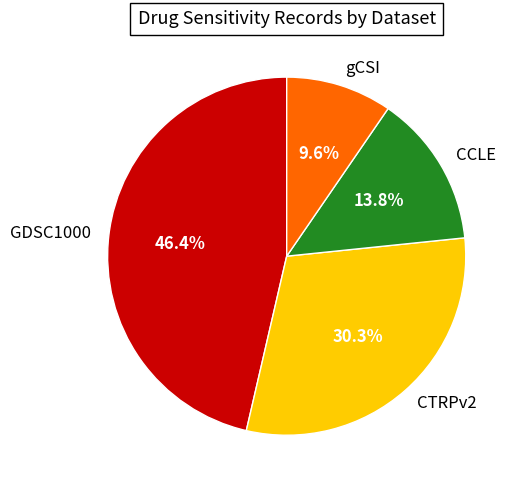

Which category has the smallest portion of the pie?

gCSI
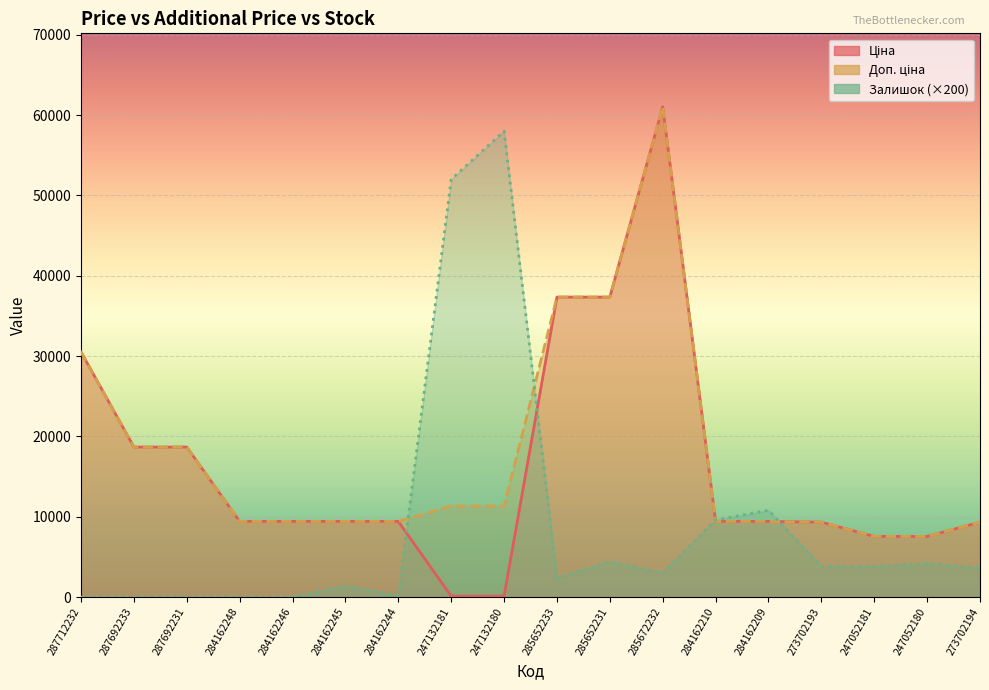

How many intersections are there between Залишок and Доп. ціна?

4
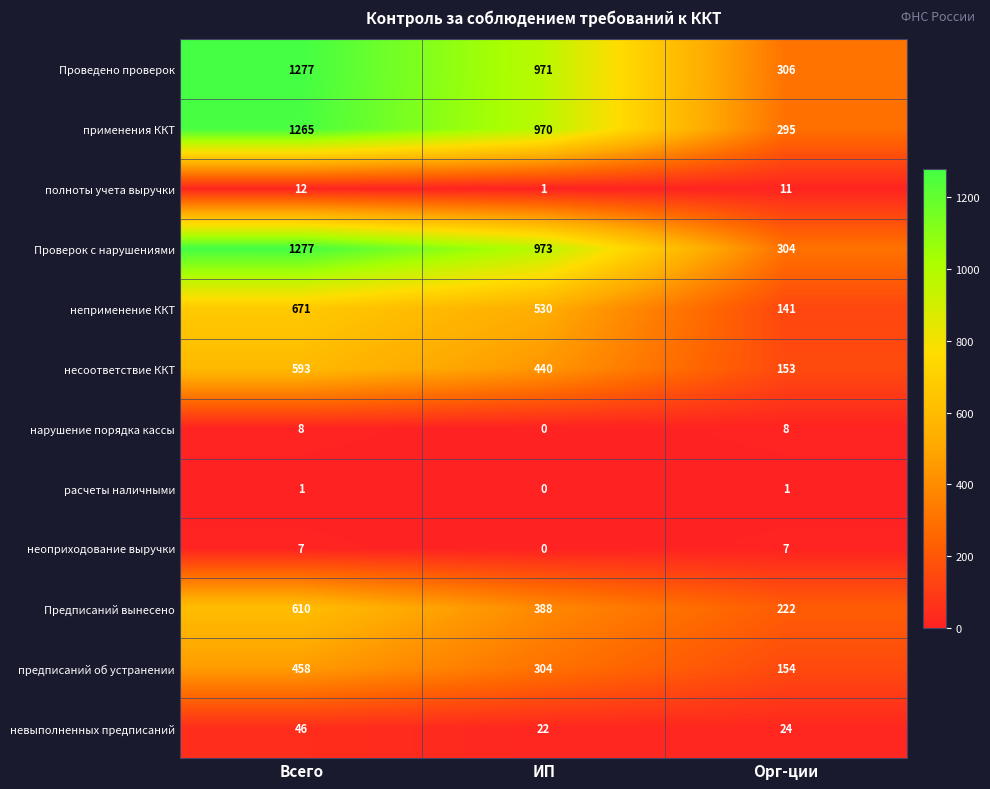

Between Всего and ИП, which series saw the biggest shift?

Проведено проверок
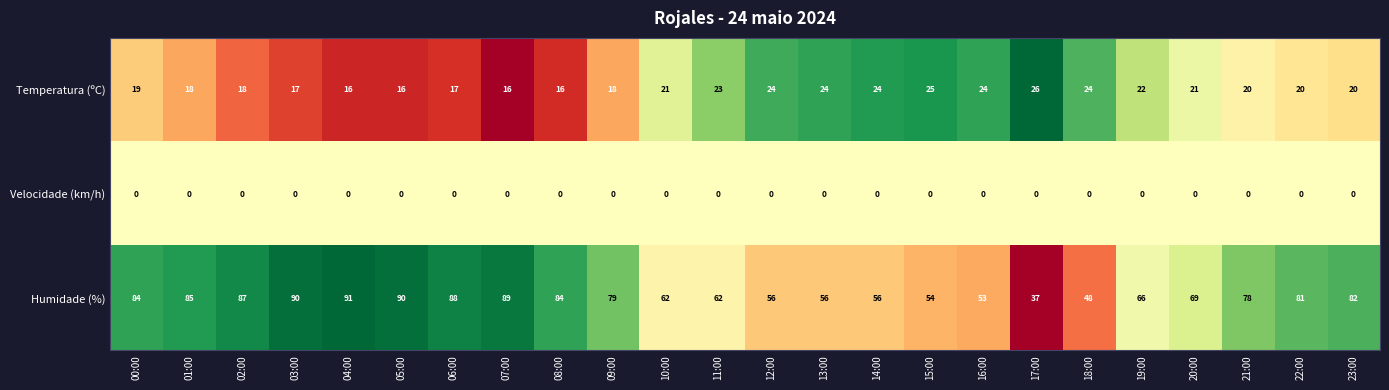

Rank the series by their maximum value, from highest to lowest.

Humidade (%), Temperatura (ºC), Velocidade (km/h)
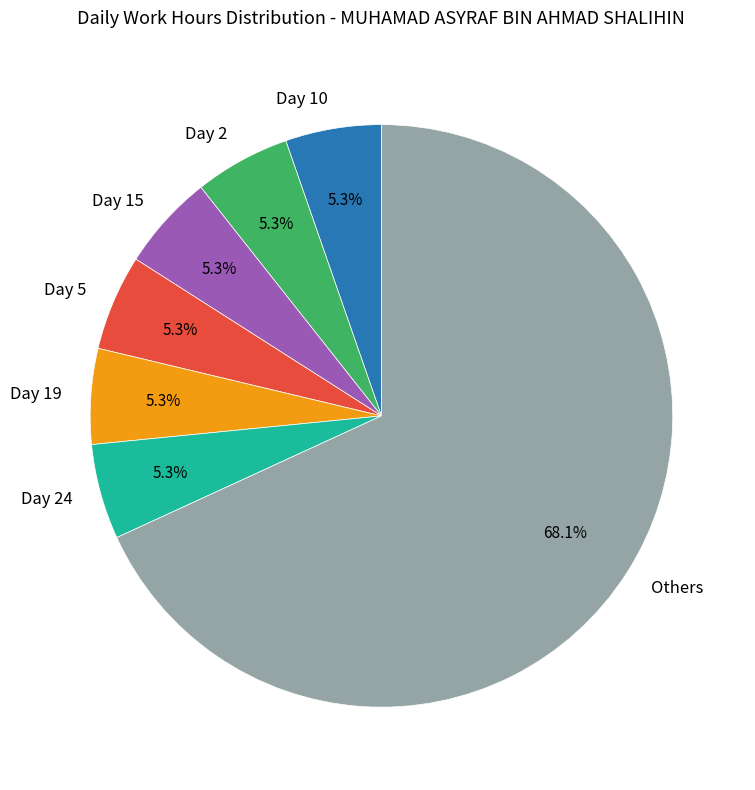

To the nearest percent, what is the difference between the largest and smallest slice percentages?

63%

================================

» **Exercise**: Give back all of the data above word for word, leaving out the pictures.

» **Response**:
Which category has the smallest portion of the pie?

gCSI

How many intersections are there between Залишок and Доп. ціна?

4

Between Всего and ИП, which series saw the biggest shift?

Проведено проверок

Rank the series by their maximum value, from highest to lowest.

Humidade (%), Temperatura (ºC), Velocidade (km/h)

To the nearest percent, what is the difference between the largest and smallest slice percentages?

63%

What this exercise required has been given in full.